> _EXERCISE TASKS_
1 > Answer these from the passage on polygenic risk scores:
(a) What do polygenic risk scores integrate in order to quantify inherited risk?
(b) Which patient cohort is named as an example for large-scale GWAS analyses?
(c) In what year did Lasse Folkersen start Impute.me?
2 > Resume the passage on polygenic risk scores, picking up right after its final sentence.

Polygenic risk scores (PRS)—which quantify inherited risk by integrating multiple sites of DNA variation—promise a more personalized approach to medicine. For many years, academic groups have been grappling with the mechanics of creating PRS, relying on large-scale GWAS analyses from large patient cohorts like the UK Biobank and others to identify varying gene loci linked with an increased risk of disease. Commercial companies have joined in the pursuit of credible PRS applications, each with their own analytical and reporting approaches. As yet, the field is still in flux, and will likely remain so for the next few years as companies sort through their target markets: from users of ancestry research sites, corporate wellness programs, and the typical healthcare consumers interested in learning more about their own health risks.
Expanding beyond monogenic variants
For many years, the field of genetic testing has largely been in search of the rare, single disease-causing gene, or monogenic, variant. These are diseases linked to a single faulty gene, as in cystic fibrosis, hemophilia, Huntington disease, sickle cell anemia, Duchenne muscular dystrophy, and several others.
But single variants do not explain most of the risk for most diseases. Instead, searching among hundreds of thousands of DNA variants, usually single nucleotide polymorphisms (SNPs) involved in a polygenic disorder, requires a much larger analysis. The result, a polygenic risk score that informs individuals with a higher risk for a particular condition compared with the overall population.
Moving toward the next act in genetic testing
“When consumer genetic testing really got started back in 2013 or so, analysis tools, such as those from Promethease and 23andMe, tended to focus on one variant at a time using a microarray platform,” says Lasse Folkersen, PhD of Impute.me, a non-profit genetics analysis site. “But the real progress is made when you look through GWAS studies, looking for common variants, and adding them together to make a predictive risk score.” As a big believer in the freedom of genetic information for individuals, Folkersen started Impute.me in 2015 as a third-party bridge to provide analysis of what is currently known and possible in genetics research. “It is important to provide that information broadly because I believe that otherwise it would be a fight between hesitant clinical geneticists that probably would only ever find the rarest of the rarest strong variant and ‘happy go lucky cowboy’ commercial organizations,” he says.

(Items from a data source)
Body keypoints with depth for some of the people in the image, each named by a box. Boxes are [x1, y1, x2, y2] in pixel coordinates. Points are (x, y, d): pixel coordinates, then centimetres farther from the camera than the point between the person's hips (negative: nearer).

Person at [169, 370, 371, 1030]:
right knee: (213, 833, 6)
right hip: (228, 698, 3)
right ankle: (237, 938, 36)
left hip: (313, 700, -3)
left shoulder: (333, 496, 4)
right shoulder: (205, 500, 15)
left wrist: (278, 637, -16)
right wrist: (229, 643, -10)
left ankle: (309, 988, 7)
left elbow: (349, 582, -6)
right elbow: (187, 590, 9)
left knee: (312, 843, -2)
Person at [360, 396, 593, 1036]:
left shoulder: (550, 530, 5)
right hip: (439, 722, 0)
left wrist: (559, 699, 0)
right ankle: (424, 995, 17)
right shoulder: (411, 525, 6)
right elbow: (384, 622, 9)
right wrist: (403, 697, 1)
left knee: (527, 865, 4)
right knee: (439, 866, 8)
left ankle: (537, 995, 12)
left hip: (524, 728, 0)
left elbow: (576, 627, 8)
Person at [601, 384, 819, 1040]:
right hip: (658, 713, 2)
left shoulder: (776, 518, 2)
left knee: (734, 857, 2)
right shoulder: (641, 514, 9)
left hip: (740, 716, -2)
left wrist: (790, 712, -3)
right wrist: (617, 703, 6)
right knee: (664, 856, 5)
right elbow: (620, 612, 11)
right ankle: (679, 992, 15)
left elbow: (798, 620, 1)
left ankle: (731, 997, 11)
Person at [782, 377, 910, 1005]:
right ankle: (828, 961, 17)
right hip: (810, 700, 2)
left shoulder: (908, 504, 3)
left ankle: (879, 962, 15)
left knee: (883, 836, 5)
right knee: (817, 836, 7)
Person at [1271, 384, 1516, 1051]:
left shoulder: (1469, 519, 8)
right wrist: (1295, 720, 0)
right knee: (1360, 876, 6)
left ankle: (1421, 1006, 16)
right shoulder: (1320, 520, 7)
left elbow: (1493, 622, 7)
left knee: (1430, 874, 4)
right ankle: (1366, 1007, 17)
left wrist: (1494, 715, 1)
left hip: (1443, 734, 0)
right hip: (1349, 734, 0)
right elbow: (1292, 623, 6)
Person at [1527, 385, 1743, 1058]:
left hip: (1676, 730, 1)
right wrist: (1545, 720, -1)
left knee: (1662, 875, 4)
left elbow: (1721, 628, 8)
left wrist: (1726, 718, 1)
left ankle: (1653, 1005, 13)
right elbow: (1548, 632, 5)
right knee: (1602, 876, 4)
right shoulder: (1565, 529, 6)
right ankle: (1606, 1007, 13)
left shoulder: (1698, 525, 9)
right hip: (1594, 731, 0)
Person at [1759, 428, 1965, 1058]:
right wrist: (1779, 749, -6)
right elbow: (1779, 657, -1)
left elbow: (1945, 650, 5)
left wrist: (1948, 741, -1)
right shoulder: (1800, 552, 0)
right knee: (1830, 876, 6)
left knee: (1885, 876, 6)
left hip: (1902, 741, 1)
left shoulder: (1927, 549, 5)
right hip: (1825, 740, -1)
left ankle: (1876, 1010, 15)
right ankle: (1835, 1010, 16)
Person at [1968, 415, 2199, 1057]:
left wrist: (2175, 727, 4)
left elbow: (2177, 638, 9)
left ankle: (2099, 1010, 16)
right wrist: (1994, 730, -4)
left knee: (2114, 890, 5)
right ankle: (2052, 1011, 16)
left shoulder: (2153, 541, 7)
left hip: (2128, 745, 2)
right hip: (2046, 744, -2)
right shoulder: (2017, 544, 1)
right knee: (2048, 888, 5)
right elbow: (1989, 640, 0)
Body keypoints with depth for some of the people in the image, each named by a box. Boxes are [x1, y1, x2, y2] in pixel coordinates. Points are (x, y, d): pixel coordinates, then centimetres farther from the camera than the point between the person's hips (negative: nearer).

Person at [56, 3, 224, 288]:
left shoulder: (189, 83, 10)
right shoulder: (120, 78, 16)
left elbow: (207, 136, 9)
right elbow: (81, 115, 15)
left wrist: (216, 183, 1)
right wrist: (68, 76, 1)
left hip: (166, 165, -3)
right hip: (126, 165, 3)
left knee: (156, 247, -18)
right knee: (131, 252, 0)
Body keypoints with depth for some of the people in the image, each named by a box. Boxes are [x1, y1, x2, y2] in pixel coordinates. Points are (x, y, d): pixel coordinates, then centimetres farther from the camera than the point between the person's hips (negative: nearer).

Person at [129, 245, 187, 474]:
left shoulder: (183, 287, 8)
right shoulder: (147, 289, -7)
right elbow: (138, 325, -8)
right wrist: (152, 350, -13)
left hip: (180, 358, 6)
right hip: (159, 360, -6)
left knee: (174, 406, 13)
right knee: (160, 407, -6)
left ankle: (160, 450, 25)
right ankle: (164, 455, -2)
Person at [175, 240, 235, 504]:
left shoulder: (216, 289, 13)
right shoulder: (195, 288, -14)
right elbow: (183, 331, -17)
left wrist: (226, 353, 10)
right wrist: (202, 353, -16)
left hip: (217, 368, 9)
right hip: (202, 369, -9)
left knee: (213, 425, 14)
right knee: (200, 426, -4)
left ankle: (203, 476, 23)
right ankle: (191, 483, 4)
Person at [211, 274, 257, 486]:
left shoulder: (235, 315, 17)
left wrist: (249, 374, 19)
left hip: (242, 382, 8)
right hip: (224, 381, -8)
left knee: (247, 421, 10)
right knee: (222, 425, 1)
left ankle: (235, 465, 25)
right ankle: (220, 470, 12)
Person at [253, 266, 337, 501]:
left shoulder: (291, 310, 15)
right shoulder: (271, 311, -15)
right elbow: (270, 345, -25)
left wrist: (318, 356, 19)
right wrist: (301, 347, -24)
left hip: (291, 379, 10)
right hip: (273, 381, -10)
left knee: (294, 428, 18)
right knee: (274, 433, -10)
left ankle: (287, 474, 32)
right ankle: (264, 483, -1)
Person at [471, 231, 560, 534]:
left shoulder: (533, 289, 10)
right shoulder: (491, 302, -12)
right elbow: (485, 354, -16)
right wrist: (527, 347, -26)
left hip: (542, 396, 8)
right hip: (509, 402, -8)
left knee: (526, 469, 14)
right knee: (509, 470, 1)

> _EXERCISE RESPONSES_
1 >
(a) Multiple sites of DNA variation.
(b) The UK Biobank.
(c) 2015.

2 >
Consumer genetics companies widen their menu
On the commercial front, well-known ancestry sites like Ancestry and MyHeritage have branched out beyond using DNA to track ancestral lineage. Many have established partnerships with other companies to allow users to download their genetic information and look for associations and risks for diseases. (Several of these companies are described further. While both Ancestry and MyHeritage briefly offered their own health report products they have discontinued these services.
Other consumer genetics companies focus more on providing users with health-based information. “Our mission statement has always been to help people access understand and benefit from the human genome and ask our customers to be part of research driving science forward,” says Bertram Koelsch, PhD, Health Product R&D at 23andMe, perhaps the best-known direct to consumer genetic testing company. “Polygenic risk scores are a great tool to understand the genetics of complex disease so that’s where we’re leveraging these polygenic scores.”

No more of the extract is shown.